In the last few years, that has changed a LOT.
What worked for grandpa ain’t gonna work for you…
Here’s a story for you though.
The 27 year old virgin who went on TV…
I was a pretty late bloomer myself, and man oh man, I don’t think I could have waited much longer (and it was nowhere near as long as he did).
The good news for this dude:
His new wife was also a virgin, and was also 18 years old and quite cute.
So, I guess sometimes maybe it’s worth the wait…
Naw, who am I kidding. Still too long.
Which leads us to this question from a reader:
In your honest opinion how important is sexual success to the quality of every other category of a man’s life?
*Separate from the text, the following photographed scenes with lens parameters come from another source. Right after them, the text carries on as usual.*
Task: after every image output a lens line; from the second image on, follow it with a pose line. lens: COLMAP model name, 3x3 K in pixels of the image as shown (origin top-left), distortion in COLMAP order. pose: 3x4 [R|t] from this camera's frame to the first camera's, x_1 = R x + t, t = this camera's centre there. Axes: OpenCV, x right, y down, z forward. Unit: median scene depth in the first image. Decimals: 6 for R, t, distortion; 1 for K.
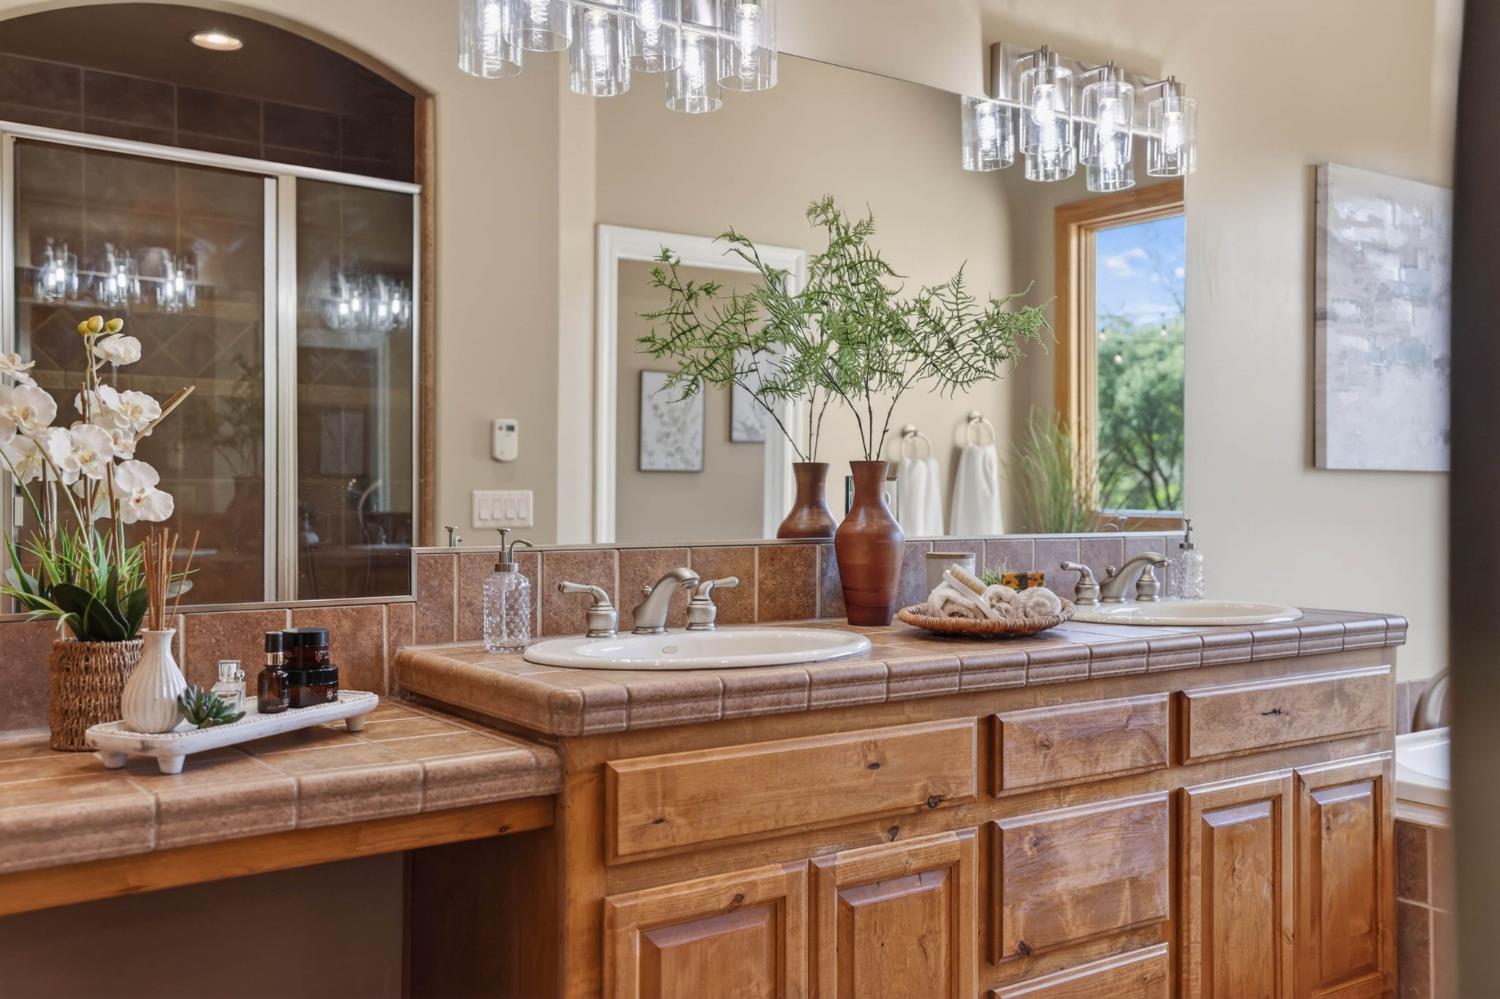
lens RADIAL K [[1387.2, 0, 752.4], [0, 1387.2, 509.9], [0, 0, 1]] dist [0.067748, 0.000000]
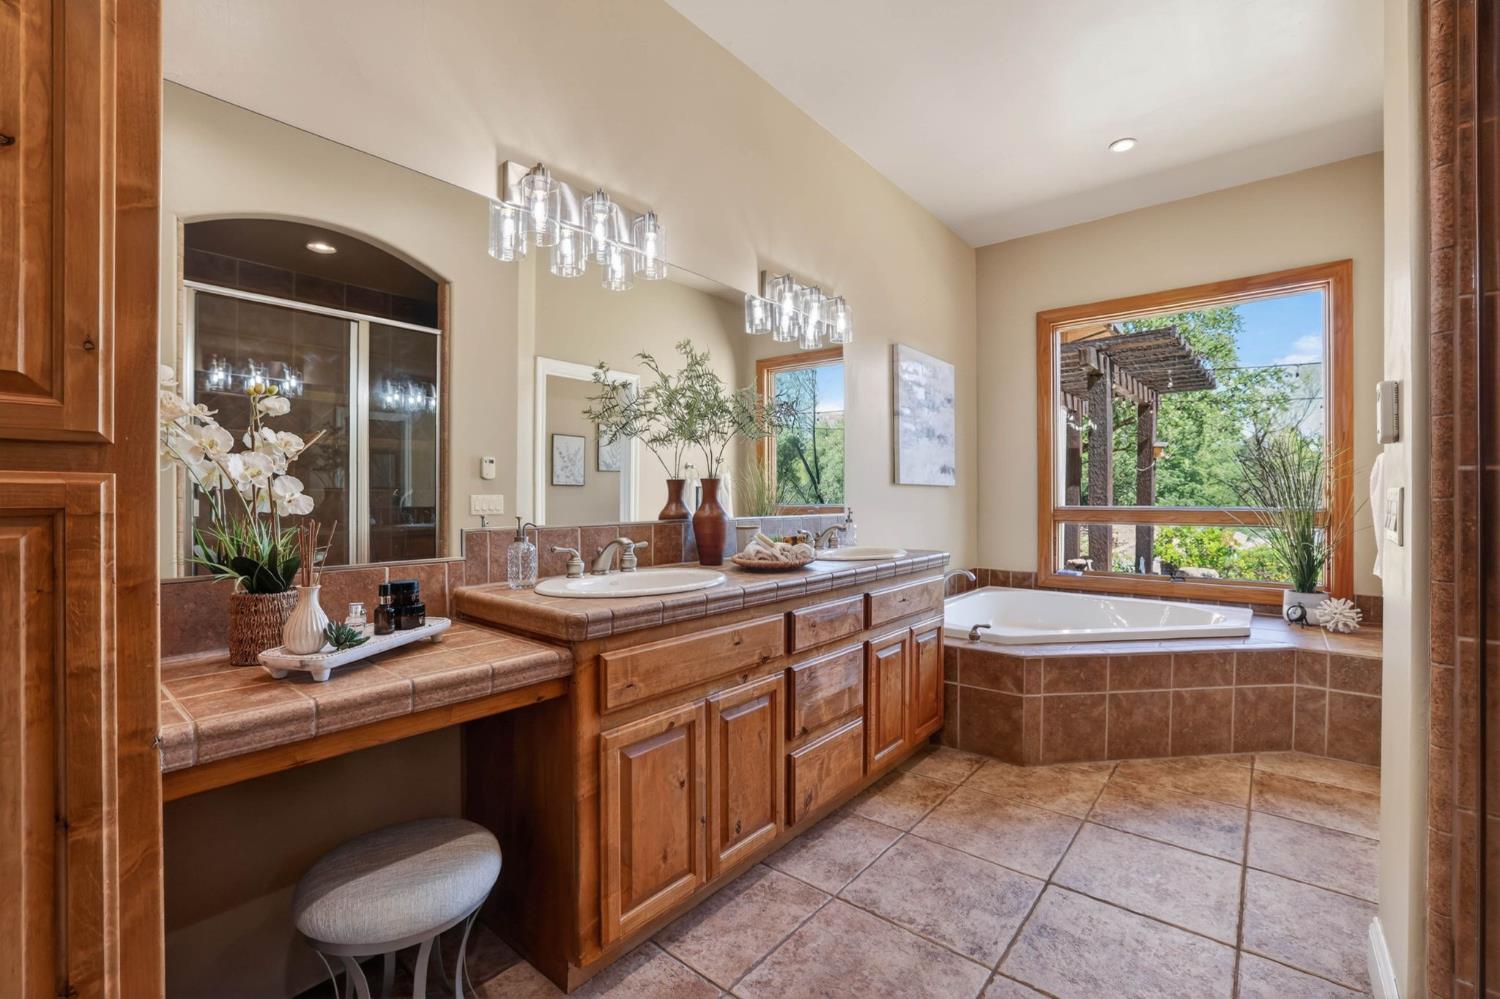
lens RADIAL K [[642.6, 0, 752.1], [0, 642.6, 501.9], [0, 0, 1]] dist [-0.029566, 0.006978]
pose [[0.969080, -0.005429, 0.246687, -0.081655], [0.006147, 0.999979, -0.002142, -0.001209], [-0.246670, 0.003593, 0.969093, 0.138244]]
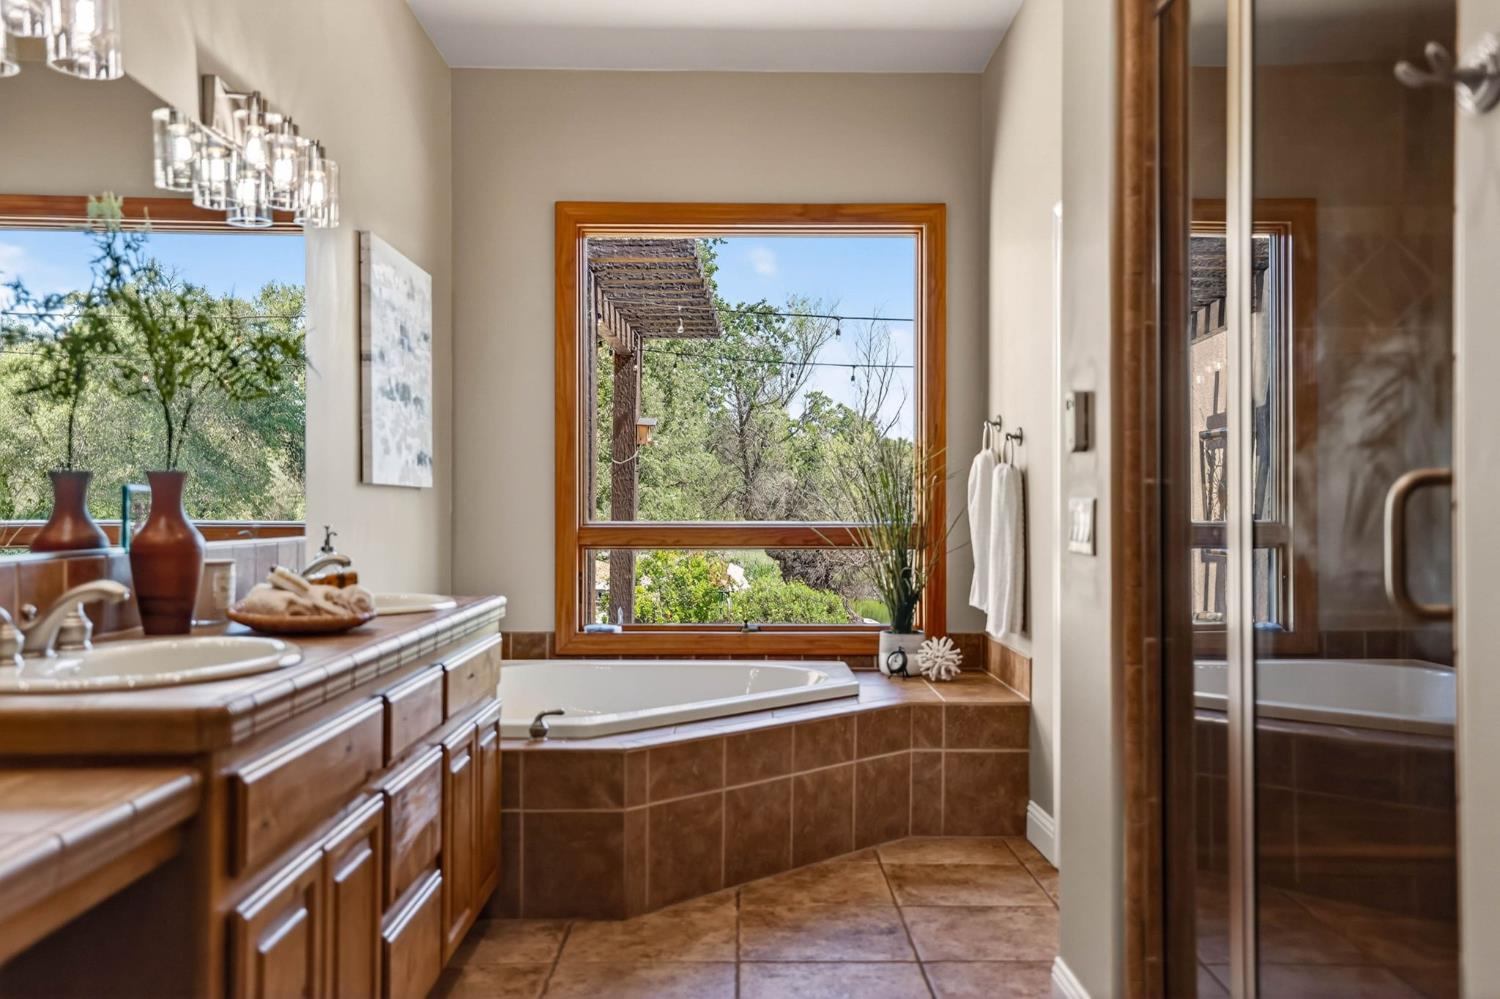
lens RADIAL K [[1312.3, 0, 758.8], [0, 1312.3, 508.2], [0, 0, 1]] dist [0.018874, 0.019342]
pose [[0.582579, -0.001836, 0.812772, -0.458720], [0.008473, 0.999957, -0.003815, -0.000900], [-0.812730, 0.009109, 0.582569, 0.100622]]
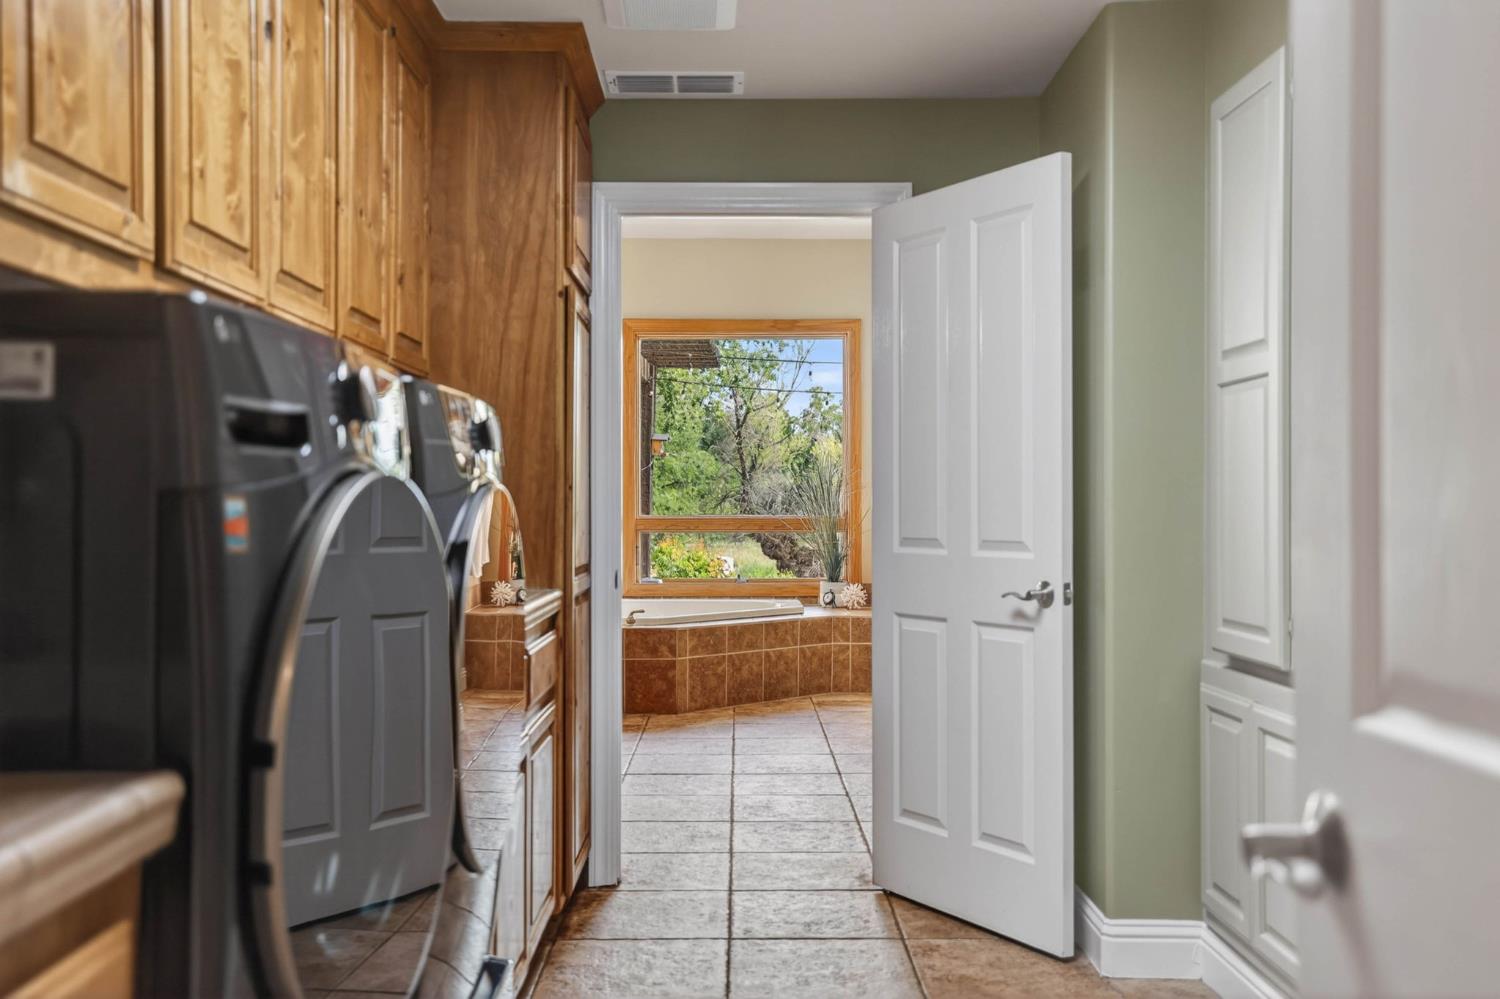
lens RADIAL K [[1387.2, 0, 745.1], [0, 1387.2, 493.6], [0, 0, 1]] dist [0.067748, 0.000000]
pose [[0.589686, 0.006512, 0.807606, -1.700641], [0.008991, 0.999853, -0.014627, 0.010661], [-0.807582, 0.015886, 0.589541, -0.823158]]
Is it possible for a virgin male to be truly fulfilled and have a positive identity?
Fulfilled with a positive identity? Probably…
This Spanish guy seemed reasonably self confident. But I still don’t see why you would wait, personally. Knowing that time is finite, and that you only have so many years on this planet, and only so many of those years are good years, and only so many of those are in your true physical-sexual prime…
*I* don’t think it’s a good idea to wait.
But, that’s just me, and I didn’t write the manuscripts that tell you to wait until you’re married.
Now, this part is important:
WITHOUT the RELIGIOUS upbringing, virginity for a male is just a sin.
It’s a dark, dark cloud that just hovers over your head. You feel like less of a man because of it. Unless you’ve been raised and taught that that’s how it’s supposed to be, you’re probably going to feel like you are less of a man.
And yes, this will reach to other parts of your life.
So, use it and lose it, if you ask me.
Thankfully, a V card is a trait that can be fixed pretty easily – especially in today’s modern world.